Grafana Labs Extends Observability Reach Deeper into Kubernetes
Grafana Labs has extended the reach of a Fleet Management platform for centralizing the management of telemetry data collectors to add support for Kubernetes environments.
In addition, an update to Kubernetes Monitoring Helm chart 2.0 now makes it possible to collect telemetry data using Grafana Alloy, an open-source data collector, and open-source tools such as Node Exporter, OpenCost and Kepler. IT teams can now also send telemetry data to multiple destinations and there are also now built-in integrations with the core Grafana platform as well as cert-manager, MySQL databases, and Fleet Manager.
The Grafana Cloud Kubernetes Monitoring tool, meanwhile, now provides a storage monitoring capability to track persistent volume capacity over time, understand storage classes at a glance, identify persistent volume claim status and pending volumes and consumption of storage resources down to the pod level.
Finally, an enhanced search function enables IT teams to instantly locate comprehensive, contextual details for any Kubernetes cluster, node, namespace, workload, pod or container.
Fleet Management provides a centralized control plane for managing the collection of telemetry data that is generated in much higher volumes in cloud-native computing environments.
Grafana Labs CTO Tom Wilkie said that as IT environments become more complex, there is a growing need to streamline the collection of telemetry data in a way that organizations can afford. A schema-less approach based on open source tools such as Prometheus monitoring software and OpenTelemetry agent software achieves that goal because it eliminates the need to curate and store telemetry data, he added.
In fact, adoption of Prometheus and OpenTelemetry is already widespread. A Grafana Labs survey finds 76% of respondents now using open-source software tools and platforms such as OpenTelemetry and Prometheus, with 70% using both Prometheus and OpenTelemetry in some capacity. Half are working for organizations that increased their investments in both technologies for the second year in a row.
More than two-thirds of respondents (67%) said their organization uses Prometheus to monitor applications in production environments, while OpenTelemetry is being used by 41% of respondents to collect telemetry data. More than a third (38%) of respondents are investigating OpenTelemetry, with 6% reporting they have no plans to use it at all.
Overall, the types of telemetry data being collected span metrics (95%), logs (87%), traces (57% and profiles (16%), with organizations on average relying on eight different technologies to collect this data. The most important factors when evaluating observability tools and platforms are cost (75%), followed by ease of use (58%), while the biggest concerns cited are complexity (37%), signal-to-noise ratio (38%) and costs (37%).

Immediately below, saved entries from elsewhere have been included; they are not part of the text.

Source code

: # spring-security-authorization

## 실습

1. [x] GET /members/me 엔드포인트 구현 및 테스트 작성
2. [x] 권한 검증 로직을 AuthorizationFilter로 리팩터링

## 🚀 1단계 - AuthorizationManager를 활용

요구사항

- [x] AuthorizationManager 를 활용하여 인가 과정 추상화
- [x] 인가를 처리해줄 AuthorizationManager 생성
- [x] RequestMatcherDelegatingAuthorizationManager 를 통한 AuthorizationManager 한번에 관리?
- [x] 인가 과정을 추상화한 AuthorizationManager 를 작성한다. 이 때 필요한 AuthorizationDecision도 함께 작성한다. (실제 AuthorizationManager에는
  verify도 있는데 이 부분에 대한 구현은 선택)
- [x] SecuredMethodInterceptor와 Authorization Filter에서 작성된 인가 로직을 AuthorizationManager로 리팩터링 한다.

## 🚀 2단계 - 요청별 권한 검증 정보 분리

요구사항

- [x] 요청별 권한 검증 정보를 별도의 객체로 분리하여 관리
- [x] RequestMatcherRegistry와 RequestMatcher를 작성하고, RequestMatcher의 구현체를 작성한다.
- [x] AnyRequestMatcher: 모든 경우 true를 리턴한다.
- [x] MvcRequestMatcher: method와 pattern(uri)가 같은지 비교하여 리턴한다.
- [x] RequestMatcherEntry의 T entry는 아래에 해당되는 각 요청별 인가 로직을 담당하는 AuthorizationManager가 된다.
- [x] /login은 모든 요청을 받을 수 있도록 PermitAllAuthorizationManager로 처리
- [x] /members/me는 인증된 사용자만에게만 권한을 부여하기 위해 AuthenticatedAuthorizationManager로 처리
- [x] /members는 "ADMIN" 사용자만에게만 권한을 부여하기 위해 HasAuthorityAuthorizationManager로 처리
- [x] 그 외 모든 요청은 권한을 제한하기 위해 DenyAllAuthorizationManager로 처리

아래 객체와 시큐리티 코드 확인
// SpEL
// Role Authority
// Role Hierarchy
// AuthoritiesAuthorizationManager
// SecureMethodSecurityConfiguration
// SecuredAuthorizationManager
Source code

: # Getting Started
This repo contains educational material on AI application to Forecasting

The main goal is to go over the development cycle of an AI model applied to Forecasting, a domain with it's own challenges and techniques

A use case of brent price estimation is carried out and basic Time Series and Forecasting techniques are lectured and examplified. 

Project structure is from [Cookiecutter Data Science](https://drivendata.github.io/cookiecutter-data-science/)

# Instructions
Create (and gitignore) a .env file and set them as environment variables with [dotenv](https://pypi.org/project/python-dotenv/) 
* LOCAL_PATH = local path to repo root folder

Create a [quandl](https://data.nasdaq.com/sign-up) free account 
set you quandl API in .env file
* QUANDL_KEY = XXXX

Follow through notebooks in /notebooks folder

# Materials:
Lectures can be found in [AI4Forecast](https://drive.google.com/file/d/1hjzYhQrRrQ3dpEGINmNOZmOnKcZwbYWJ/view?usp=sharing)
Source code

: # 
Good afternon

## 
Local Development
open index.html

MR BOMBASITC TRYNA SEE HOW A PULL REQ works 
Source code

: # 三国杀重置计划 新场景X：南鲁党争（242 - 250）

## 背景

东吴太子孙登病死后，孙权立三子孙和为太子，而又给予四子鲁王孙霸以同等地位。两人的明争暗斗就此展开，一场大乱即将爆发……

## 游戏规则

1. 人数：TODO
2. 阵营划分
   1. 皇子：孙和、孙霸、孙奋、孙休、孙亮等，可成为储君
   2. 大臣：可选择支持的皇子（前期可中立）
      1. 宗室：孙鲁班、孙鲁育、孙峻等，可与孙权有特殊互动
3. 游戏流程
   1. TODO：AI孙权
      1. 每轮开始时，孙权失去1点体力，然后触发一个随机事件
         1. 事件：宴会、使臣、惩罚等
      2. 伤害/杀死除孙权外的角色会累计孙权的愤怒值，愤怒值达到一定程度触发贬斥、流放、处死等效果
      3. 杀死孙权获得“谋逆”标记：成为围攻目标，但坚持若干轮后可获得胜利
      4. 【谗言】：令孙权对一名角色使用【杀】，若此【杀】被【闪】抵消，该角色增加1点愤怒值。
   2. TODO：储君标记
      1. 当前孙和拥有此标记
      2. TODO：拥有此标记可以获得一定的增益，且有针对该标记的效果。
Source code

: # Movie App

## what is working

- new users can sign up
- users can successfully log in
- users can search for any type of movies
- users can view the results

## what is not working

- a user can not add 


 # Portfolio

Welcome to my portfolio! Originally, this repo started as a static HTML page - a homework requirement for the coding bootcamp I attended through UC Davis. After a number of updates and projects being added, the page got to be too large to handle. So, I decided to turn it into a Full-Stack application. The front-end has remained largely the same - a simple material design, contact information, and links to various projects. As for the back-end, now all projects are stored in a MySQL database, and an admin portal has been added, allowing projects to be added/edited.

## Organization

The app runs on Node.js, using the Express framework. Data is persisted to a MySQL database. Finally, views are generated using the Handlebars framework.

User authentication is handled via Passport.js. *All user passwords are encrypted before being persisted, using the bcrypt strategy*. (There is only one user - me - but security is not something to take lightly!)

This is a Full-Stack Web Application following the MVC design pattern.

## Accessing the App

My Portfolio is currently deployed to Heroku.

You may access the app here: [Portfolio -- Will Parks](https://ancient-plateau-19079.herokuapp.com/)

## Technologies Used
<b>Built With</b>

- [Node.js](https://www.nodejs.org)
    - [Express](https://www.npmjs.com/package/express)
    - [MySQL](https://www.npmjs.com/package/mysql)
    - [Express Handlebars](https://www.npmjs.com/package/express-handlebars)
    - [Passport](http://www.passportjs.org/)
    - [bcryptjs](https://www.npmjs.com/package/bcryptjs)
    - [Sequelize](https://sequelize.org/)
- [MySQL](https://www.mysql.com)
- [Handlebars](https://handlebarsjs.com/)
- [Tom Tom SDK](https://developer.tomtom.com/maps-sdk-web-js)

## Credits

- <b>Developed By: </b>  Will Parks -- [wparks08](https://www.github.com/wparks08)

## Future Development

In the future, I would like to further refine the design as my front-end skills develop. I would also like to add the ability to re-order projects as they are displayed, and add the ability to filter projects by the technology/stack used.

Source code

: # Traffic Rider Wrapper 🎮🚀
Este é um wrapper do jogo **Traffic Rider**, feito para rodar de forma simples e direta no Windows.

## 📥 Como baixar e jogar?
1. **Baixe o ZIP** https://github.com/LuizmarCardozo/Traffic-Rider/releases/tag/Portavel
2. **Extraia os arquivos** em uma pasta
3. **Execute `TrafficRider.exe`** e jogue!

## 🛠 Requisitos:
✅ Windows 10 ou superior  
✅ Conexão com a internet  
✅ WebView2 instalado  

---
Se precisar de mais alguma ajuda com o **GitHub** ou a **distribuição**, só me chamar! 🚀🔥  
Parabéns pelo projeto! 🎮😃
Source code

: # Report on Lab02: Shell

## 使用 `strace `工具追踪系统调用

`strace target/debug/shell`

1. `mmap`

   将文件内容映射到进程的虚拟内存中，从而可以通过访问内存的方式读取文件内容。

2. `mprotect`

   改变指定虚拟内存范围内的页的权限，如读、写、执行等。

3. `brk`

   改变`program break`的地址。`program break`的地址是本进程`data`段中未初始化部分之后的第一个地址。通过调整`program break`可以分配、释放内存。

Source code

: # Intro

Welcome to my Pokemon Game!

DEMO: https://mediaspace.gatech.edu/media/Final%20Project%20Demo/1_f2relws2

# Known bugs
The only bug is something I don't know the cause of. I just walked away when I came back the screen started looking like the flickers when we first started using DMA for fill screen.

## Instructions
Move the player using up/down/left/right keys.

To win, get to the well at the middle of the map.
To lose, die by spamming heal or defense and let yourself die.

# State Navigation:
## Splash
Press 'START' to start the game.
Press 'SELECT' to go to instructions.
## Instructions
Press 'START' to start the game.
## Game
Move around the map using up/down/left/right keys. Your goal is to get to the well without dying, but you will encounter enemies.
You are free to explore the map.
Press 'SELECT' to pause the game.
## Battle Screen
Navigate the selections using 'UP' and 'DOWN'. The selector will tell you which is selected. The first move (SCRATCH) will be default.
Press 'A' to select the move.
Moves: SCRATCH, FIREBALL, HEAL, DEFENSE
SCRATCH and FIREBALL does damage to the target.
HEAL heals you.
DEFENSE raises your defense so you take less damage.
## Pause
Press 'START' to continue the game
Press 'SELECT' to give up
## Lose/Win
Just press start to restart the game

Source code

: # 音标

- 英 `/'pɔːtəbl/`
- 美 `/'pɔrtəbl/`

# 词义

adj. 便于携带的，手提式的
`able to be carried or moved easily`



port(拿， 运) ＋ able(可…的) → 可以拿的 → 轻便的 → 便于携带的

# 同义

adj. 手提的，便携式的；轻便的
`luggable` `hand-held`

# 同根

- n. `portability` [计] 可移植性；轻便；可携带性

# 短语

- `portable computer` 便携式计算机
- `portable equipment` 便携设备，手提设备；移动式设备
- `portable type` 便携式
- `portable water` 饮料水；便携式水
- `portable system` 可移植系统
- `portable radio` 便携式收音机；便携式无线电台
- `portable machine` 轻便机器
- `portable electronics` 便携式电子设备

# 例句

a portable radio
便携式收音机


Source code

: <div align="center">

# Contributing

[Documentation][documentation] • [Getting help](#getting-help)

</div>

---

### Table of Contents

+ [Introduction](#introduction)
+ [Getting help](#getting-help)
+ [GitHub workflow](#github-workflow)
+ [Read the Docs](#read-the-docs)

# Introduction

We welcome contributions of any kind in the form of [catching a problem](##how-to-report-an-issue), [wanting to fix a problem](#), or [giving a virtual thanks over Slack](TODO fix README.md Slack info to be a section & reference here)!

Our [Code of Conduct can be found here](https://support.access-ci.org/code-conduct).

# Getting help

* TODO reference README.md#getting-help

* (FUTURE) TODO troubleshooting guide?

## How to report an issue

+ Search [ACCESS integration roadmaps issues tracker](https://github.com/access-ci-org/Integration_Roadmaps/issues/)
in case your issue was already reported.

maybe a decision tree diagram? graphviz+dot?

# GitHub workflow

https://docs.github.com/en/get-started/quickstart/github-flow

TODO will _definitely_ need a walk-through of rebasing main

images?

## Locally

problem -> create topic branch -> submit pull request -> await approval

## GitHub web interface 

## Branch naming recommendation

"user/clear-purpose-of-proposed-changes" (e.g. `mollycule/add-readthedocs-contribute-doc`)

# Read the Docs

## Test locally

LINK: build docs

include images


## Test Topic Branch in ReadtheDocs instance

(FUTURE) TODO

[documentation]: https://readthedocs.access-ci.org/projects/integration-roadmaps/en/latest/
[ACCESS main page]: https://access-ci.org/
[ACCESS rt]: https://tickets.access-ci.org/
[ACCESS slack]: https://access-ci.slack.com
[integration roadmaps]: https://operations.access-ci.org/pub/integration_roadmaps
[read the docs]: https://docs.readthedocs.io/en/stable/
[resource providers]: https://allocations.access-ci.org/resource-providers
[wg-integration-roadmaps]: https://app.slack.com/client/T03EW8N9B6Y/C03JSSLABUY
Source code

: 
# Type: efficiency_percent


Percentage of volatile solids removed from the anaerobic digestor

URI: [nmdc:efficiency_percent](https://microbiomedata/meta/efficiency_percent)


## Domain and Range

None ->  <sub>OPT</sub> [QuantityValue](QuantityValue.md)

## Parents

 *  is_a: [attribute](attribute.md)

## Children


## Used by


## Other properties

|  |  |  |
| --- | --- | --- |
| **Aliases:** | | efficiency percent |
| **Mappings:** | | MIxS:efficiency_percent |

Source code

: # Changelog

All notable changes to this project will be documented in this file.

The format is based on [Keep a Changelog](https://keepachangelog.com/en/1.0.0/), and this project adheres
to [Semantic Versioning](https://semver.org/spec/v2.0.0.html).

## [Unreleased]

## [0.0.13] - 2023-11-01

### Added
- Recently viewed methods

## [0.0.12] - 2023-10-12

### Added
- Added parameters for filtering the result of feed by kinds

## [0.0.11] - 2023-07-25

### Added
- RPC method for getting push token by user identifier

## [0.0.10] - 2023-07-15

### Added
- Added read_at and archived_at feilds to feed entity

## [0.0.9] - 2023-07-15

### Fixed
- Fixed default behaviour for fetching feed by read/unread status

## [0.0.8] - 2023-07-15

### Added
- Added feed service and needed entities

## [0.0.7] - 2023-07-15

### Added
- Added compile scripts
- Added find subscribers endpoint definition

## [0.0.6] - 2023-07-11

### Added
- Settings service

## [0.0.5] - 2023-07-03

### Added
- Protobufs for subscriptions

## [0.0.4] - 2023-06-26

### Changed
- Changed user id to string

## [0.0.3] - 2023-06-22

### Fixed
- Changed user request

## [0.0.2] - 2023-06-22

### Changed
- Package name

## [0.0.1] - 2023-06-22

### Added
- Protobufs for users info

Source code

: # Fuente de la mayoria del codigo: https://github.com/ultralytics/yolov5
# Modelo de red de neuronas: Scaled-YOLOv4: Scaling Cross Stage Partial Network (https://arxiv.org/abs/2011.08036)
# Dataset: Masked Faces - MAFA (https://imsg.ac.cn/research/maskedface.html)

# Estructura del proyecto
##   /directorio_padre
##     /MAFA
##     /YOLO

There’s little doubt that adoption of Kubernetes is spurring increased usage of Prometheus and OpenTelemetry. All three projects are being advanced under the auspices of the Cloud Native Computing Foundation (CNCF), and there is a significant amount of cross-pollination between the maintainers of each of these projects.
The challenge, as always, is determining what telemetry data to simply delete versus cost-effectively store to address any potential future analytics, security and compliance requirements. Not surprisingly, many organizations in the interest of being safe now versus sorry later, are storing more telemetry data than they absolutely need.